QUESTIONS ON THE MATERIAL
1. In the chat about solving differential equations, Eric Stucky says the comments and his own argument were pointing in different directions. What reason does he give?
2. Continue the chat about solving differential equations past its last message.

DOCUMENT TEXT
● ● ●

Definitely starting to seem like it was a lot easier to solve than I was thinking (but to be fair, I don't know analysis).

ah

i think the comments suggested such a thing but I didn't know enough to find it

:-)

at least now I can claim solutions to things without doubting myself. Of course, then one has to prove solutions to implied differential equations... but I'll let that slide as previous knowledge.

Eric Stucky

:P

I think those were pointing in rather different. In particular, I don't think you can extend my argument to say anything about subdifferential equations. Or perhaps it can be done, but it would take at least one extra step that doesn't spring to my mind.

TheGreatDuck

5:42 AM

i mean, I cannot prove the method of auxilliary equations gives all solutions anyways so why bother at the moment. I have a method now that does step function stuff. It's a decent optimization. Probably done before given the subderivative thing linked but I wasn't going for that anyways. I just want to solve diff eqs

Eric Stucky

Fair enough.

● ● ●

LISTED RECORDS
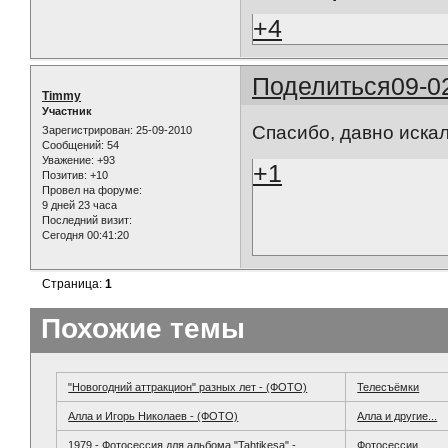
+4
Поделиться
09-0
Timmy
Участник
Спасибо, давно иска
Зарегистрирован
: 25-09-2010
Сообщений:
54
Уважение:
+93
+1
Позитив:
+10
Провел на форуме:
9 дней 23 часа
Последний визит:
Сегодня 00:41:20
Страница:
1
Похожие темы
"Новогодний аттракцион" разных лет - (ФОТО)
Телесъёмки
Алла и Игорь Николаев - (ФОТО)
Алла и другие...
1979 - Фотосессия для альбома "Tahtikesa" -
Фотосессии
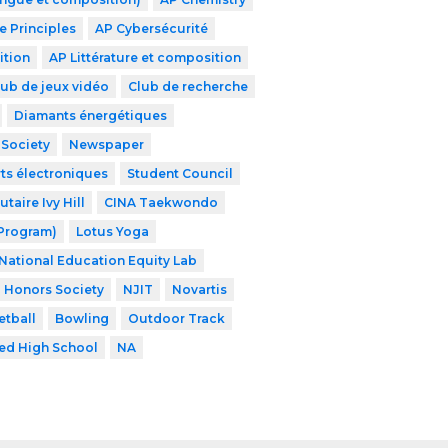
 Principles
AP Cybersécurité
ition
AP Littérature et composition
lub de jeux vidéo
Club de recherche
Diamants énergétiques
 Society
Newspaper
ts électroniques
Student Council
aire Ivy Hill
CINA Taekwondo
 Program)
Lotus Yoga
National Education Equity Lab
l Honors Society
NJIT
Novartis
etball
Bowling
Outdoor Track
zed High School
NA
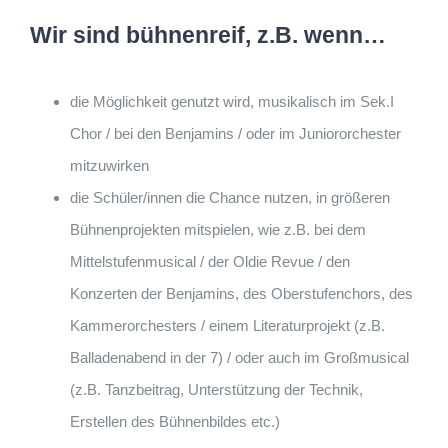
Wir sind bühnenreif, z.B. wenn…
die Möglichkeit genutzt wird, musikalisch im Sek.I
Chor / bei den Benjamins / oder im Juniororchester
mitzuwirken
die Schüler/innen die Chance nutzen, in größeren
Bühnenprojekten mitspielen, wie z.B. bei dem
Mittelstufenmusical / der Oldie Revue / den
Konzerten der Benjamins, des Oberstufenchors, des
Kammerorchesters / einem Literaturprojekt (z.B.
Balladenabend in der 7) / oder auch im Großmusical
(z.B. Tanzbeitrag, Unterstützung der Technik,
Erstellen des Bühnenbildes etc.)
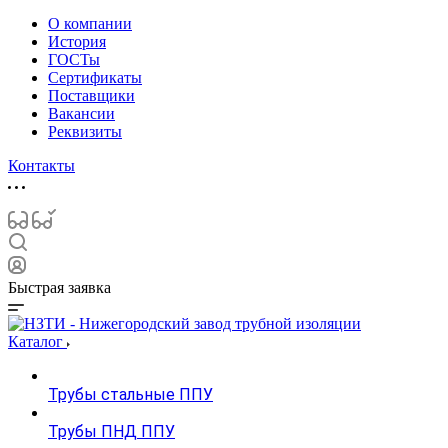
О компании
История
ГОСТы
Сертификаты
Поставщики
Вакансии
Реквизиты
Контакты
Быстрая заявка
Каталог
Трубы стальные ППУ
Трубы ПНД ППУ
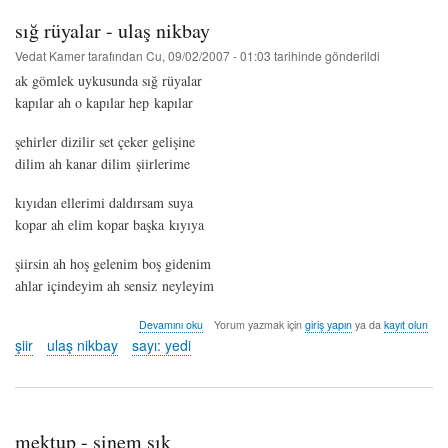
can
sığ rüyalar - ulaş nikbay
hakkında
Vedat Kamer
tarafından
Cu, 09/02/2007 - 01:03
tarihinde gönderildi
ak gömlek uykusunda sığ rüyalar
kapılar ah o kapılar hep kapılar
şehirler dizilir set çeker gelişine
dilim ah kanar dilim şiirlerime
kıyıdan ellerimi daldırsam suya
kopar ah elim kopar başka kıyıya
şiirsin ah hoş gelenim boş gidenim
ahlar içindeyim ah sensiz neyleyim
sığ
Devamını oku
Yorum yazmak için
giriş yapın
ya da
kayıt olun
rüyalar
şiir
ulaş nikbay
sayı: yedi
-
ulaş
nikbay
hakkında
mektup - sinem şık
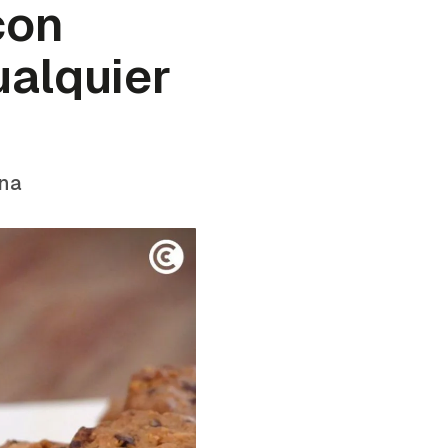
con
ualquier
ina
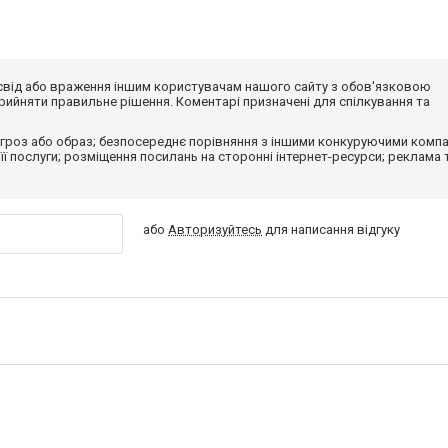
досвід або враження іншим користувачам нашого сайту з обов'язковою
ийняти правильне рішення. Коментарі призначені для спілкування та
гроз або образ; безпосереднє порівняння з іншими конкуруючими компа
 її послуги; розміщення посилань на сторонні інтернет-ресурси; реклама 
або
Авторизуйтесь
для написання відгуку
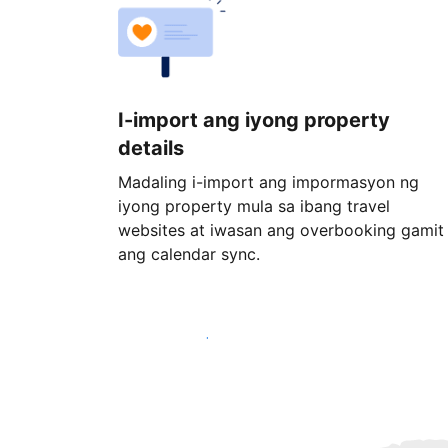
I-import ang iyong property
details
Madaling i-import ang impormasyon ng
iyong property mula sa ibang travel
websites at iwasan ang overbooking gamit
ang calendar sync.
Magsimula ngayon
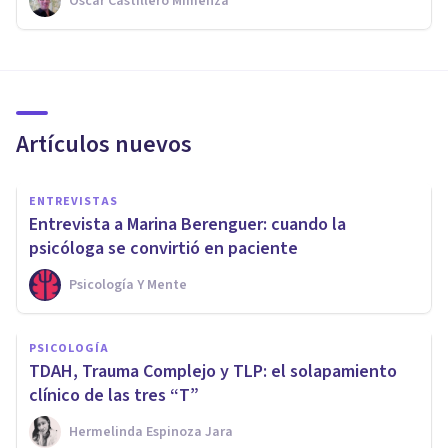
Oscar Castillero Mimenza
Artículos nuevos
ENTREVISTAS
Entrevista a Marina Berenguer: cuando la
psicóloga se convirtió en paciente
Psicología Y Mente
PSICOLOGÍA
TDAH, Trauma Complejo y TLP: el solapamiento
clínico de las tres “T”
Hermelinda Espinoza Jara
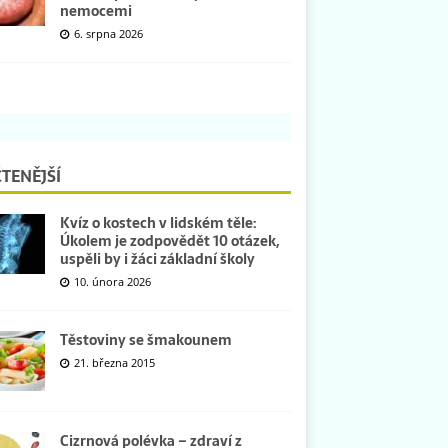
nemocemi
6. srpna 2026
TENĚJŠÍ
Kvíz o kostech v lidském těle:
Úkolem je zodpovědět 10 otázek,
uspěli by i žáci základní školy
10. února 2026
Těstoviny se šmakounem
21. března 2015
Cizrnová polévka – zdraví z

● ● ●

RESULTS OF THE EXERCISE
1. He doesn't think his argument can be extended to say anything about subdifferential equations. If it can, it would take at least one extra step that he can't think of.

2.
TheGreatDuck

@EricStucky Subdifferential was just a route to proving it. It might be a dead end like all the riemann hypothesis attempts. :p

Eric Stucky

jeje

TheGreatDuck

i mean, if the subderivative has extraneous solutions, then it's useless anyways.

and I dont know enough to say one way or the other

Eric Stucky

Oh, sorry, I still think the statement is true for SDE

TheGreatDuck

5:43 AM

I might play around with making the implied integral a more set in stone equation though

Eric Stucky

that would be nice :)

TheGreatDuck

thinking of maybe making it take in an (arbitrary) indicator function along with the function to be differentiated and that's how it chooses the side to use at each point

then it won't be multivalued

it'll just be a multivariate operator

i actually asked about the notation (not the statement as that would've been a bit irrelevant) to my abstract math professor and he suggested using ordered pairs instead of solution sets or systems of equations. I chose the 4th option. Just add another parameter. Makes everything work better when you do that. :p

Eric Stucky

Hmm, that seems reasonable.

(and that, also)

TheGreatDuck

of course, now the logical thing to do would be to examine fractional derivatives, PDEs (which are the one chapter we never touched in diff eq), and other stuff to see where else this might be extended into.

:-)

Eric Stucky

indeed ;)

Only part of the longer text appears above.